-- Task brief --
Only the text should come through, so restate the listing exactly and drop its images.

-- Data for review --
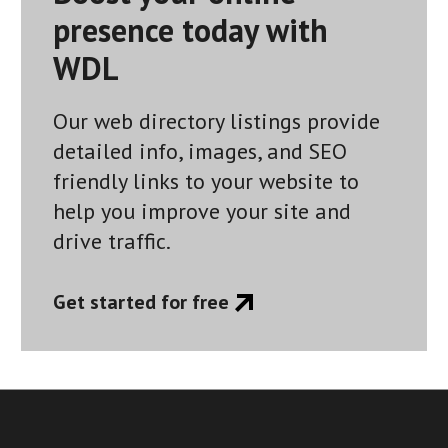
presence today with
WDL
Our web directory listings provide
detailed info, images, and SEO
friendly links to your website to
help you improve your site and
drive traffic.
Get started for free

-- Reply to the task --
presence today with
WDL
Our web directory listings provide
detailed info, images, and SEO
friendly links to your website to
help you improve your site and
drive traffic.
Get started for free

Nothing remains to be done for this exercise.